* _DOCUMENT SEGMENT_:
--------

The idea of a Hamlet overture had first occurred to Tchaikovsky in 1876, as outlined in his plans in a letter to his brother Modest. At that time, he conceived it in three parts:
 1. Elsinore and Hamlet, up to the appearance of his father's ghost
 2. Polonius (scherzando) and Ophelia (adagio), and
 3. Hamlet after the appearance of the ghost. His death and Fortinbras.

However, by 1888 he had altered these notions. The actor Lucien Guitry asked him to write some incidental music for a production of Shakespeare's play, to which Tchaikovsky agreed. The planned performance was cancelled, but Tchaikovsky decided to finish what he had started, in the form of a concert overture. There is no musical enactment of the events of the play, or even a presentation of the key characters. The work adopts the same scheme he used in his other Shakespeare pieces, the fantasy-overture Romeo and Juliet (1869, revised 1870 and 1880) and the symphonic fantasy The Tempest (1873), in using certain characteristics or emotional situations within the play. The essence of the work is the brooding atmosphere depicting Elsinore, but there is an obvious love theme, and a plaintive melody on the oboe can be seen to represent Ophelia.

What makes "Hamlet" unique from other works of Tchaikovsky fantasy is the lack of a structural development. The standard form of this music has an exposition, a development, and concludes with a recapitulation. Tchaikovsky did not clearly emphasize a development section in "Hamlet."

The Hamlet overture-fantasia was dedicated to Edvard Grieg, whom Tchaikovsky had met in Leipzig in early 1888 on the same occasion that he met Johannes Brahms. He described Grieg as "an extraordinarily charming man".

The Symphony No. 5 was premiered on 17 November 1888, and the Hamlet overture-fantasia had its first performance a week later, on 24 November. Both performances were in Saint Petersburg, and Tchaikovsky conducted both of them. While Hamlet was not a great success, it still received a better initial reception than the symphony did, but it has subsequently assumed a lower profile in Tchaikovsky's works.

--------

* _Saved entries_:
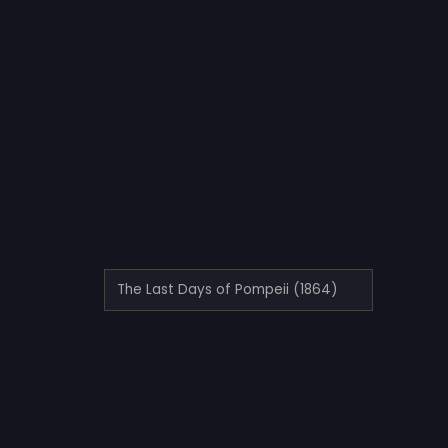
The Last Days of Pompeii (1864)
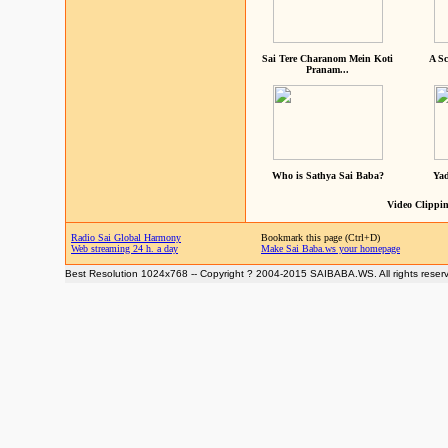
Sai Tere Charanom Mein Koti
A Sc
Pranam...
Who is Sathya Sai Baba?
Yad
Video Clippin
Radio Sai Global Harmony
Bookmark this page (Ctrl+D)
Web streaming 24 h. a day
Make Sai Baba.ws your homepage
Best Resolution 1024x768 -- Copyright ? 2004-2015 SAIBABA.WS. All rights reser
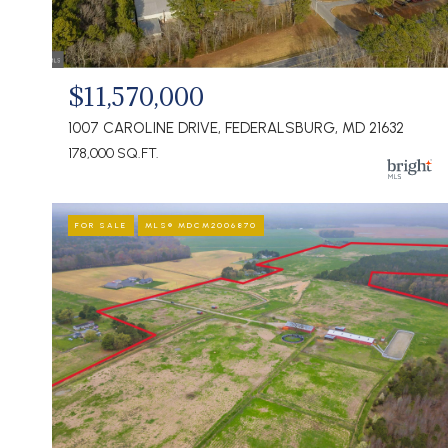
$11,570,000
1007 CAROLINE DRIVE, FEDERALSBURG, MD 21632
178,000 SQ.FT.
FOR SALE
MLS® MDCM2006870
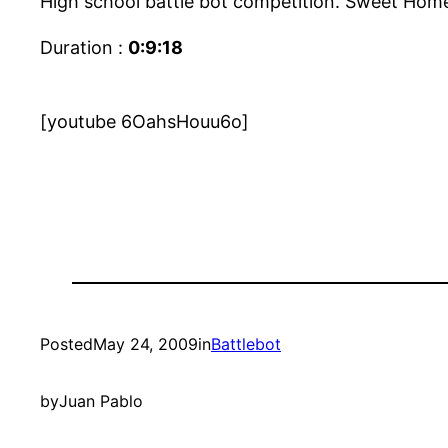
High school battle bot competition. Sweet Home
Duration :
0:9:18
[youtube 6OahsHouu6o]
Posted
May 24, 2009
in
Battlebot
by
Juan Pablo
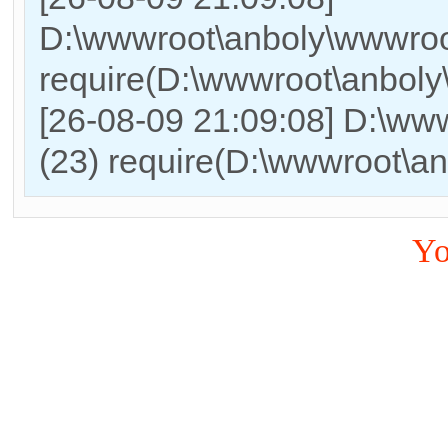
D:\wwwroot\anboly\wwwroo
require(D:\wwwroot\anbol
[26-08-09 21:09:08] D:\ww
(23) require(D:\wwwroot\a
Yo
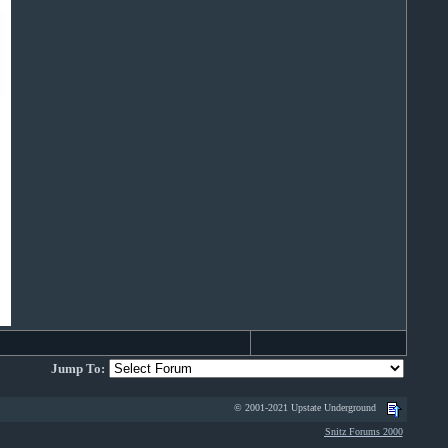
Jump To:
© 2001-2021 Upstate Underground
Snitz Forums 2000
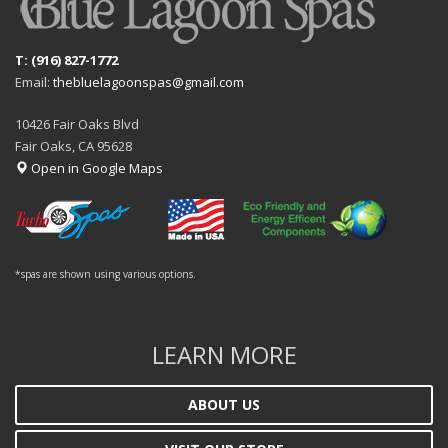
T: (916) 827-1772
Email:
thebluelagoonspas@gmail.com
10426 Fair Oaks Blvd
Fair Oaks, CA 95628
Open in Google Maps
*spas are shown using various options.
LEARN MORE
ABOUT US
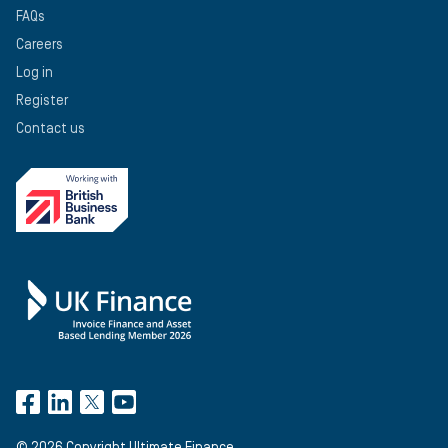
FAQs
Careers
Log in
Register
Contact us
©
2026
Copyright Ultimate Finance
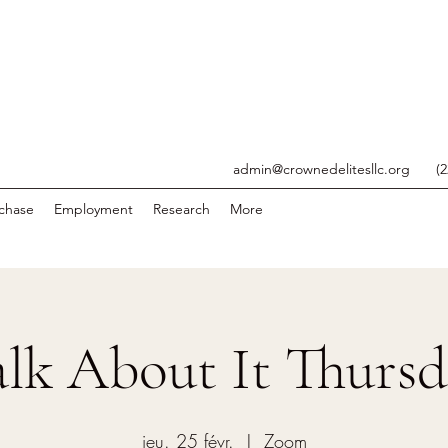
admin@crownedelitesllc.org
(
chase
Employment
Research
More
lk About It Thurs
jeu. 25 févr.
  |  
Zoom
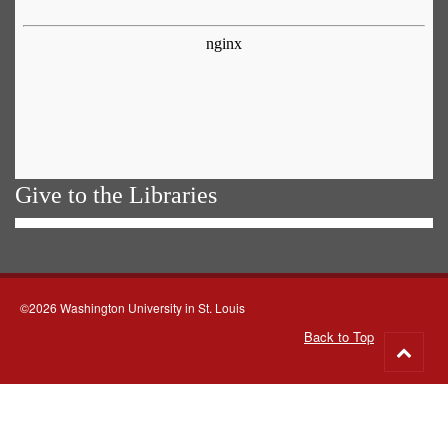
Give to the Libraries
©2026 Washington University in St. Louis
Back to Top
Go
to
top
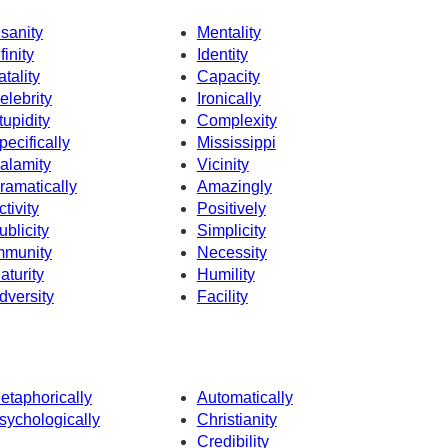
nsanity
Mentality
finity
Identity
atality
Capacity
elebrity
Ironically
tupidity
Complexity
pecifically
Mississippi
alamity
Vicinity
ramatically
Amazingly
ctivity
Positively
ublicity
Simplicity
mmunity
Necessity
aturity
Humility
dversity
Facility
etaphorically
Automatically
sychologically
Christianity
Credibility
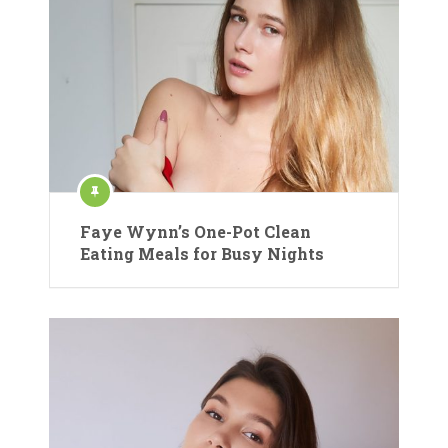
Faye Wynn’s One-Pot Clean
Eating Meals for Busy Nights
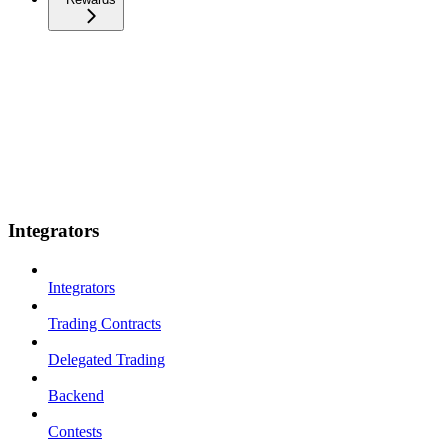
Integrators
Integrators
Trading Contracts
Delegated Trading
Backend
Contests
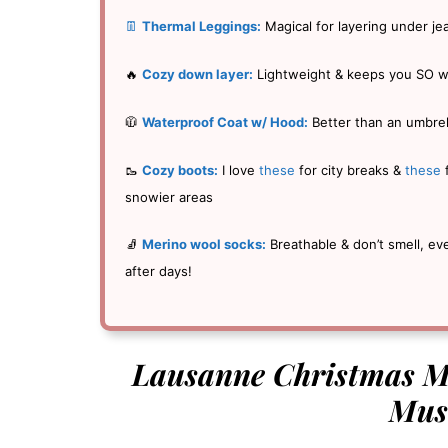
👖
Thermal Leggings:
Magical for layering under je
🔥
Cozy down layer:
Lightweight & keeps you SO 
🧥
Waterproof Coat w/ Hood:
Better than an umbrel
🥾
Cozy boots:
I love
these
for city breaks &
these
snowier areas
🧦
Merino wool socks:
Breathable & don’t smell, ev
after days!
Lausanne Christmas Ma
Mus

--------

* _TASK INSTRUCTIONS_:
• 1. In the Hamlet overture text, who asked Tchaikovsky to write incidental music for a production of Shakespeare's play?
• 2. Rewrite the paragraph of the Hamlet overture text that begins "The Symphony No. 5 was premiered" as a short list, keeping its main facts.

* _RESPONSES BY TASK_:
• 1. The actor Lucien Guitry.

• 2.
- Symphony No. 5 premiered on 17 November 1888.
- The Hamlet overture-fantasia was first performed a week later, on 24 November.
- Both premieres took place in Saint Petersburg, with Tchaikovsky conducting.
- Hamlet was not a great success but was initially received better than the symphony.
- It has since taken a lower profile among Tchaikovsky's works.